A sus 54 años, Marichuy ha asumido numerosas responsabilidades. En 1996 fue delegada de Tuxpan al Congreso Nacional Indígena. Entonces se discutía mucho si los indígenas querían pertenecer al país o separarse de él. Por eso le impactó tanto que la comandante Ramona llegara al Congreso con la bandera de México.
Otro momento decisivo fue la marcha del Color de la Tierra, que la llevó a hablar ante el Congreso: “Fue pesado porque yo no busqué estar ahí. Sabía que tenía que hacerlo, pero no porque yo lo quisiera. Las compañeras zapatistas me tranquilizaron diciendo: ‘Cuando estés ahí no le vas a hablar a los diputados y diputadas. Le vas a hablar a la gente que está afuera’. Salí y hablé con mucha calma”.

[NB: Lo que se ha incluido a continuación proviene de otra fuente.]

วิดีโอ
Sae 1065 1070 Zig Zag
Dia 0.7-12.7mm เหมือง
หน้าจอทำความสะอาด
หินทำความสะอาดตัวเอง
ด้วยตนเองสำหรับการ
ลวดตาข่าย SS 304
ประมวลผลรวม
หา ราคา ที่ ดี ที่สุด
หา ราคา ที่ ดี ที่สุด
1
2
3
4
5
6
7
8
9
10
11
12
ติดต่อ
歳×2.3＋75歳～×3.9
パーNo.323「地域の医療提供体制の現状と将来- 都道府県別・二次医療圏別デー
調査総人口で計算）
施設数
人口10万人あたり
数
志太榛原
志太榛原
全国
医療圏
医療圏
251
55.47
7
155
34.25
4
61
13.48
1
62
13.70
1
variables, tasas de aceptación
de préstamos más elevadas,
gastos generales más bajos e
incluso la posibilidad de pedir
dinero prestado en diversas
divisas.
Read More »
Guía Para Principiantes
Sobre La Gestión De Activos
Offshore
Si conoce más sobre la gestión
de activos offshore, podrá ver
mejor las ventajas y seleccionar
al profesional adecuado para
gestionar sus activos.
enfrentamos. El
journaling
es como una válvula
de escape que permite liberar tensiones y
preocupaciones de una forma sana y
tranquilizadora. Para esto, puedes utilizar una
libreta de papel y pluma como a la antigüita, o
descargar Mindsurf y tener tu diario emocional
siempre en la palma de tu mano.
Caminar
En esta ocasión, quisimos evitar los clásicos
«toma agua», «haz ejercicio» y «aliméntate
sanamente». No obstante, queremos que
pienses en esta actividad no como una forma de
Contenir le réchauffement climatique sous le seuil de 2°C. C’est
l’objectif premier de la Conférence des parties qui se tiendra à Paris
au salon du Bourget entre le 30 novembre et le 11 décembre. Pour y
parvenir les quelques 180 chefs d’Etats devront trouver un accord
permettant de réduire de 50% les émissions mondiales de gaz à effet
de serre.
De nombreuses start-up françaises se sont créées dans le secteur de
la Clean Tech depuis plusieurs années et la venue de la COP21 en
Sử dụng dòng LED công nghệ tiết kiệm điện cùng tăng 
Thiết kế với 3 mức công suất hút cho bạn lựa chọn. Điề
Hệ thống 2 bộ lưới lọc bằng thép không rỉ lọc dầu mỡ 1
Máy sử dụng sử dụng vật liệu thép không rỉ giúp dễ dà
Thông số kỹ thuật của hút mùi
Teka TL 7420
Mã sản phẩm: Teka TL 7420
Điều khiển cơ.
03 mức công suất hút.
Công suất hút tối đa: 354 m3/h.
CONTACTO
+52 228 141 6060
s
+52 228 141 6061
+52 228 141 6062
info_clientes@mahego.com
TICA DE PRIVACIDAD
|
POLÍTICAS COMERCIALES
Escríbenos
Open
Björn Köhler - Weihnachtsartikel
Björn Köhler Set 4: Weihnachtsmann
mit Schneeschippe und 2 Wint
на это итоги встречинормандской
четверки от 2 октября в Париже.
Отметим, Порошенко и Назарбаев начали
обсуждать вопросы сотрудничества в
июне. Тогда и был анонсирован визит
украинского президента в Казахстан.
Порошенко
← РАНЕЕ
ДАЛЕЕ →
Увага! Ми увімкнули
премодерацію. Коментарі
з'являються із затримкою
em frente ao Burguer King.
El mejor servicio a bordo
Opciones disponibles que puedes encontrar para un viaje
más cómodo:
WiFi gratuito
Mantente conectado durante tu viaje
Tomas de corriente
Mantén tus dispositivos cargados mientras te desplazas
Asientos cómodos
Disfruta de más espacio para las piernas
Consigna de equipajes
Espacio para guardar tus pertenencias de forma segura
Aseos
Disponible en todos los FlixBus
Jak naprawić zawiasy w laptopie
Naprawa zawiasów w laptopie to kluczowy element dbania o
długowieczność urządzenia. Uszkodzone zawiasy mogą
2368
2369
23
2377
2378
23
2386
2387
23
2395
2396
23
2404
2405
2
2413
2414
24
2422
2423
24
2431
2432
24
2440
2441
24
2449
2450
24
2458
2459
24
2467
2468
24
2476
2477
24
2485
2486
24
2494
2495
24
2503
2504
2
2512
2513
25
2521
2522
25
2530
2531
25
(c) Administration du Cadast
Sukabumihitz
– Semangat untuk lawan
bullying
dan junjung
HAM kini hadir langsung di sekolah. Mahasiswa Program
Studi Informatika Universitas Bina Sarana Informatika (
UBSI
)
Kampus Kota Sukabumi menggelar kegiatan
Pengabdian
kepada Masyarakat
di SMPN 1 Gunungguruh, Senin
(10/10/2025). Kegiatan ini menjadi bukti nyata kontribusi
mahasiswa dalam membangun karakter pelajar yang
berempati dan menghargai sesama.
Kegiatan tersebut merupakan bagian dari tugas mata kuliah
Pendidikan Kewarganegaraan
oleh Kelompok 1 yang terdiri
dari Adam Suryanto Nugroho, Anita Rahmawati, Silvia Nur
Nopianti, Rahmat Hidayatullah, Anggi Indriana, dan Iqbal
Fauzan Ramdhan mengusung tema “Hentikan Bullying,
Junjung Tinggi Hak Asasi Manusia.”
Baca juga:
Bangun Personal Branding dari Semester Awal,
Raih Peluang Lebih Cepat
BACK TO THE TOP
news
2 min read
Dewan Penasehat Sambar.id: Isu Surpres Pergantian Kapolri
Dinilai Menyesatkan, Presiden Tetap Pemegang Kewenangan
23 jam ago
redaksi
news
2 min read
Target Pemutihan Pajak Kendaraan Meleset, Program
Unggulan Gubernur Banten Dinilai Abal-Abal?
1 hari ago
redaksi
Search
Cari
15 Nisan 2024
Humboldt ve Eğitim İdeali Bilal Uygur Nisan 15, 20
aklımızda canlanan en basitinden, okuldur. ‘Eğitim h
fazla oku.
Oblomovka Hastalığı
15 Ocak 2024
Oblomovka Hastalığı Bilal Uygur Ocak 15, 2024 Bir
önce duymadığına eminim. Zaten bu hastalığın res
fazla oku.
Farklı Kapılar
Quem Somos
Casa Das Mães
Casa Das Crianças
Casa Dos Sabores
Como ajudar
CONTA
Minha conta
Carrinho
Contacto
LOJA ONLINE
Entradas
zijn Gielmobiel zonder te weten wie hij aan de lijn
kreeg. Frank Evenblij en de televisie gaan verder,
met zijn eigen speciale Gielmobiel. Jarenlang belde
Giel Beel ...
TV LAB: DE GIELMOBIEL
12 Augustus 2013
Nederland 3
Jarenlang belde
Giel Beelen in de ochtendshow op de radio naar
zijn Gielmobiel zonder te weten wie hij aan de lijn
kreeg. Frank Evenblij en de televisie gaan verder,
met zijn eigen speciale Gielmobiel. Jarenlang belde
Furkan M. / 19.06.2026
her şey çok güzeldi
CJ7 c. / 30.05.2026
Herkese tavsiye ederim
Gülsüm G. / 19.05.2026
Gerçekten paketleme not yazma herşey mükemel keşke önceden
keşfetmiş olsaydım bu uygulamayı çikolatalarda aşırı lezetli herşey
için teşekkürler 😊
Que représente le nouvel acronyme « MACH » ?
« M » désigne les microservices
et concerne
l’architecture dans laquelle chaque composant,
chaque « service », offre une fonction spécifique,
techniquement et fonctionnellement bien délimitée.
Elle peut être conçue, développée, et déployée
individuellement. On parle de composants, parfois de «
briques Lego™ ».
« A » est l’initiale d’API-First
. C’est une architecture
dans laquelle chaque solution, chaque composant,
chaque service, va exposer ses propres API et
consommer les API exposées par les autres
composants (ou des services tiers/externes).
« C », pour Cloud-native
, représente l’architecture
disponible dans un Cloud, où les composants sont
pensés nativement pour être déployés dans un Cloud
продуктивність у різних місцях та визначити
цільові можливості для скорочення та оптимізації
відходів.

Hace unos meses un grupo de mujeres zapatistas se reunió con ella en la Universidad de la Tierra de San Cristóbal de Las Casas. Ahí le dijeron: “Sabemos que tú sí vas a poder; muchas de nosotras que ni sabíamos hablar fuimos aprendiendo en el camino”. Después de recibir este apoyo, Marichuy habló con sus tres hijos. “No puedes ir, mamá”, fue el veredicto. Temían que algo le sucediera. “Tienen miedo de que yo no regrese”, baja la vista y se rasca el antebrazo.
¿Es posible medir con cifras el tamaño de la esperanza? De aquí al 8 de febrero de 2018, Marichuy necesita reunir 867 mil firmas en al menos 17 estados y en cada uno de ellos debe rebasar el 1% del padrón electoral. Los partidos políticos crearon este obstáculo a los candidatos independientes. En rigor, se trata de exigencias que sólo pueden cumplir quienes ya disponen de logística. En estas condiciones, ser “independiente” es una oportunidad de repechaje: el plan B de los políticos profesionales.
Hasta el jueves 9, Marichuy llevaba reunidas alrededor de 25,000 firmas.
El Concejo Indígena de Gobierno se fundó para luchar contra la discriminación. La paradoja es que enfrenta requisitos discriminatorios. El Instituto Nacional Electoral ha creado una aplicación para recabar firmas que se debe bajar en celulares de gama media, que tienen un costo de 5 mil pesos (más de tres veces el salario mínimo). En un país donde 81.7% de la población gana hasta tres salarios mínimos, el INE exige que se destine el sueldo de un mes para comprar un celular.
Además, esto ocurre en un país donde no todas las regiones tienen luz eléctrica ni conectividad a internet. El acceso “ciudadano” se diseñó con una tecnología que excluye a los indígenas. De buena fe, los contendientes aceptaron las condiciones, pero… ¡las máquinas no funcionan! La aplicación del INE traba numerosos celulares y tarda hasta media hora en registrar una firma (en vez de los cuatro minutos y 30 segundos prometidos).
Esta democracia de robots descompuestos fue ideada por una clase hegemónica ajena al país. Hace unas semanas, Aurelio Nuño, que desde la Secretaría de Educación aspira a ser candidato del PRI, dijo que quería que México fuera como Corea del Sur. Por su parte, otro suspirante del PRI, José Antonio Meade, secretario de Hacienda, asistió a un almuerzo en El Colegio Nacional donde presentó un modelo de superación social tomado de la NFL.
Mientras los miembros de gabinete proponen la no muy realizable tarea de ser coreanos o jugadores de futbol americano, Marichuy Patricio recorre las comunidades más pobres del país.